Thomas’ warnings build on the case he made in a ruling in October, when he urged the court to determine the correct interpretation of Section 230 of the Communications Decency Act, the law that protects tech platforms from legal liability for what users post. His suggestion was that the law had been applied too broadly and needed stricter definitions.

“Justice Thomas seems to be urging lawmakers (federal and state) to pass laws limiting platforms' ability to exclude certain content or voices,” said Justin Brookman, the head of tech policy for Consumer Reports and a former policy director of the Federal Trade Commission’s Office of Technology Research and Investigation. “It’s certainly legitimate to be concerned about the power that big tech platforms have over the information we consume.”

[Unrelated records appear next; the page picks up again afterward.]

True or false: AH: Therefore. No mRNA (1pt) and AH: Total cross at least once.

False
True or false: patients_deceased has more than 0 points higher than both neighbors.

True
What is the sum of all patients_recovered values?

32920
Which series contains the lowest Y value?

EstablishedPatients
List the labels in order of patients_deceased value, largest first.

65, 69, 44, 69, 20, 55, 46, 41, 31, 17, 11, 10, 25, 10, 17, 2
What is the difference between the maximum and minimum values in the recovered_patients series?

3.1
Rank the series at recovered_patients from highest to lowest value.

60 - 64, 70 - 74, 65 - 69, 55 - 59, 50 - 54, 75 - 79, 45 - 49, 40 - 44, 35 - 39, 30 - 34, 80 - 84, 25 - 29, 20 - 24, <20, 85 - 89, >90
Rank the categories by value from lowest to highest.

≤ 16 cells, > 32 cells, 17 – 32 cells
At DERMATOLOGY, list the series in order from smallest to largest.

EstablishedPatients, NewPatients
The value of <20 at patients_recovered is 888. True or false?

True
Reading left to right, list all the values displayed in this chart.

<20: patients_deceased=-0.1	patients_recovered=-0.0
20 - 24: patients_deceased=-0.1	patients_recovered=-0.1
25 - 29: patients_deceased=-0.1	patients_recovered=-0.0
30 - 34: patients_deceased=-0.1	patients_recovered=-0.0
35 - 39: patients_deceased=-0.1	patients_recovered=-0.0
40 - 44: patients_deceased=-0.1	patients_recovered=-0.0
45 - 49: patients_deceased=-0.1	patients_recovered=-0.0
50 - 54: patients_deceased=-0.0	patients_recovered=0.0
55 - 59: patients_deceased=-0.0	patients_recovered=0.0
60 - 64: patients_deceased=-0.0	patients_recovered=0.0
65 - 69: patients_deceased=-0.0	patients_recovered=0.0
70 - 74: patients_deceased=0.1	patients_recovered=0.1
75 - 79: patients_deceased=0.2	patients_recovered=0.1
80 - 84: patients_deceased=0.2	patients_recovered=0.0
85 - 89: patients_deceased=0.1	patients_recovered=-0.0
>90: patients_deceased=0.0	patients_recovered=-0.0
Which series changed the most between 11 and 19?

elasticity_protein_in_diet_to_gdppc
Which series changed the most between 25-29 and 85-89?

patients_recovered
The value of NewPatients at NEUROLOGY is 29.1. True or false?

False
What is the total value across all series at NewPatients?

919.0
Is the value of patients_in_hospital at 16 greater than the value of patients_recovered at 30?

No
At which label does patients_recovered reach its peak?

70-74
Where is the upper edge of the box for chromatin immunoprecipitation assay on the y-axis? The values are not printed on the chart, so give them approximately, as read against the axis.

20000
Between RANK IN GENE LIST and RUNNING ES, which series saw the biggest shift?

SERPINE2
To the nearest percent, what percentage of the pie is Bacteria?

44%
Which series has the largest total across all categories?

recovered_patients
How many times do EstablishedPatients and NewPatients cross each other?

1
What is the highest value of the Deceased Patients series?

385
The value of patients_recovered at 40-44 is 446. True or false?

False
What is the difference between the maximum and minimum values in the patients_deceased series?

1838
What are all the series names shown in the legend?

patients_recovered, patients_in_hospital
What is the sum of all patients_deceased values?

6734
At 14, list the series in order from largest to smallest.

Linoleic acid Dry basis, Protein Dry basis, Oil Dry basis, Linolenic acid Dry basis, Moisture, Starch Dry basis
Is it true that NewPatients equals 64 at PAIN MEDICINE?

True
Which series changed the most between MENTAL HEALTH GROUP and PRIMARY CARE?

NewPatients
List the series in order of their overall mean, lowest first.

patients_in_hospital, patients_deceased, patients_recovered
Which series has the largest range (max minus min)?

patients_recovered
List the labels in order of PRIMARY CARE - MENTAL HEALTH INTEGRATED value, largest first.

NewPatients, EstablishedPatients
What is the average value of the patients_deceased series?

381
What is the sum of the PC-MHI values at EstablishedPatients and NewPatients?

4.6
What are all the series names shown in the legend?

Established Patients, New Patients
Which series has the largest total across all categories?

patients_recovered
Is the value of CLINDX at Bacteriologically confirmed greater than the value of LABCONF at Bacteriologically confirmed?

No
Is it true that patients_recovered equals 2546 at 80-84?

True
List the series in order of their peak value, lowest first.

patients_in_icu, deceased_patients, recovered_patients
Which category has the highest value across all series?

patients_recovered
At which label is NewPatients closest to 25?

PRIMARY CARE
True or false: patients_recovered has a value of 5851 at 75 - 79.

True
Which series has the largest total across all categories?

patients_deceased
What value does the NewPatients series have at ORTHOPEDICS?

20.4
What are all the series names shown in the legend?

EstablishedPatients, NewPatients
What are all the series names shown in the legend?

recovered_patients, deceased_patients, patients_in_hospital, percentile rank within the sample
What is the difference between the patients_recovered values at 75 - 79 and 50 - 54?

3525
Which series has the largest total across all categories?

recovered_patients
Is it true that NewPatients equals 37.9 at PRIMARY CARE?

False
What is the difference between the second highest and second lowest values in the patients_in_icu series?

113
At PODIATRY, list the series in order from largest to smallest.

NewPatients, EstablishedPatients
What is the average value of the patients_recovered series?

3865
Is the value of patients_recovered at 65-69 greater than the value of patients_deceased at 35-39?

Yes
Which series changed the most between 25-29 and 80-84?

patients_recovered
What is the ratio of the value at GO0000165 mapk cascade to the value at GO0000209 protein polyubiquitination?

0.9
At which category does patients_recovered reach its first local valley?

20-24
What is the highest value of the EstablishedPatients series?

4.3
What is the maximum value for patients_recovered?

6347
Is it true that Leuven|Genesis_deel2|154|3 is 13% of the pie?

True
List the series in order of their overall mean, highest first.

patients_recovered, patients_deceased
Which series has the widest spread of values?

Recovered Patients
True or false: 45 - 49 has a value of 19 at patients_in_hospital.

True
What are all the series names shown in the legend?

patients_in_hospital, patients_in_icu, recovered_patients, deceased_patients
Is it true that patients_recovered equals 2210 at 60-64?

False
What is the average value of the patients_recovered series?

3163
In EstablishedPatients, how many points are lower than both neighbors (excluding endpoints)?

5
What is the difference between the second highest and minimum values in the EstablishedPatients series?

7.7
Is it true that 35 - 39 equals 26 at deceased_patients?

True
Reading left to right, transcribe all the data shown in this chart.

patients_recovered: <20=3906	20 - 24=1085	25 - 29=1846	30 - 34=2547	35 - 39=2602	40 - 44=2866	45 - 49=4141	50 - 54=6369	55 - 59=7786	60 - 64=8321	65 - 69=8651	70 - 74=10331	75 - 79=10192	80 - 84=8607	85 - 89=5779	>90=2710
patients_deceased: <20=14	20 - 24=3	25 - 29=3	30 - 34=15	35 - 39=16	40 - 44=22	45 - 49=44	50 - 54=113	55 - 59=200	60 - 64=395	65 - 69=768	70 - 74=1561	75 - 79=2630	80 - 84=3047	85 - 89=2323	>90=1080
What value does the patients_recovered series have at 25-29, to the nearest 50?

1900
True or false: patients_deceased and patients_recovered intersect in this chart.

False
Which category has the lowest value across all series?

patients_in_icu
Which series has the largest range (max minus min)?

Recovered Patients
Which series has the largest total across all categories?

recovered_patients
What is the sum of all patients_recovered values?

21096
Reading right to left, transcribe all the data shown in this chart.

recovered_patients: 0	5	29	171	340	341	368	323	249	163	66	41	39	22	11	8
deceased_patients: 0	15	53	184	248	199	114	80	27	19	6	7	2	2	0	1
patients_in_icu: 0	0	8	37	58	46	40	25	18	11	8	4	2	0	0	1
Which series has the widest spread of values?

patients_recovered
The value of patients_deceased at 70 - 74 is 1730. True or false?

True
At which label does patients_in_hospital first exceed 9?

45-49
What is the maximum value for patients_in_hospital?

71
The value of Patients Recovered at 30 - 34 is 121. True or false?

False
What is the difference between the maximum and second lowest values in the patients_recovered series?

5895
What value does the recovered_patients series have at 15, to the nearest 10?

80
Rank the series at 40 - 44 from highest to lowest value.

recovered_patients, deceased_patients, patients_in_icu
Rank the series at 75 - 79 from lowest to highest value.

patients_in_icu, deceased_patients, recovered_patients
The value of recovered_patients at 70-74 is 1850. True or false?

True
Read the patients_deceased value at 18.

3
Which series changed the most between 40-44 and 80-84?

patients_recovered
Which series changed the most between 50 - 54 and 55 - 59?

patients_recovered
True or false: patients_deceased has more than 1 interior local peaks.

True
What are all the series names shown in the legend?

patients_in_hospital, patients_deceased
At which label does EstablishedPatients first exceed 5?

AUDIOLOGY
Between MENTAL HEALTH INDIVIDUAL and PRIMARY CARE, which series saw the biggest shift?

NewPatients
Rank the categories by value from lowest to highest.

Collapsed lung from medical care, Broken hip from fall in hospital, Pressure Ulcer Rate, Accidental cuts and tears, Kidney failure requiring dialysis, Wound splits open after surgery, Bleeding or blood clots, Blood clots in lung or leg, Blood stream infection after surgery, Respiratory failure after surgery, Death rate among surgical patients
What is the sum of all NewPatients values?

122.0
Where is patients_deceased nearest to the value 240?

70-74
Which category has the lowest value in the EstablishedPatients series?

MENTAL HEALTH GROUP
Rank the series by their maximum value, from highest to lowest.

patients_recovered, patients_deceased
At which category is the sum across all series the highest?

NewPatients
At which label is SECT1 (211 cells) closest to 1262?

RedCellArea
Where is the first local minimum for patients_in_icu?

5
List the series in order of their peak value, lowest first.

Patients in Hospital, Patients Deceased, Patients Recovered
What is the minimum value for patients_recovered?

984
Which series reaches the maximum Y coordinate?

It’s not clear whether Thomas will succeed in provoking a legal debate over Section 230. But if he could, the ramifications for the tech industry would be significant.

The high court “could potentially revisit interpretations of Section 230 that go back 25 years and just say that the courts got it wrong when they interpreted protections very broadly,” Barrett said. “If you got a restrictive interpretation of Section 230 from the Supreme Court, that could shake up the social media industry even more dramatically than what Congress might end up doing.”

The recent effort by Virginia Thomas might help to fuel that push. In her email, which was obtained by NBC News, the activist and attorney identified the power of social media companies to censor conservatives as the most immediate threat of corporate tyranny. She directed people to a post on the new site, StopCorporateTyranny.org, that called for Facebook and Twitter to "get out of politics."

The post channeled the unproven argument Republicans have been making for years: that Silicon Valley has a pro-left bias and censors conservatives. 

"Increasingly, Facebook and Twitter have decided to use their platforms as political advocacy tools," the post said. "They should not be restricting Americans who stand up against the dominant left-wing cultural elites."

It is far from the first time Virginia Thomas’ activism has overlapped with her husband’s own judicial opinions. A decade ago, judicial ethicists noted that her acceptance of anonymous financial contributions through her nonprofit group could prove problematic for her husband. Justices are required by federal law to recuse themselves from cases in which there is a conflict of interest, including those where their spouses could have a financial interest in the outcome.

It is not clear whether Virginia Thomas has received any financial contributions from Back to Neutral (B2N), the coalition behind StopCorporateTyranny.org. She did not respond to a request for comment. Representatives for the Supreme Court did not respond to requests for comment.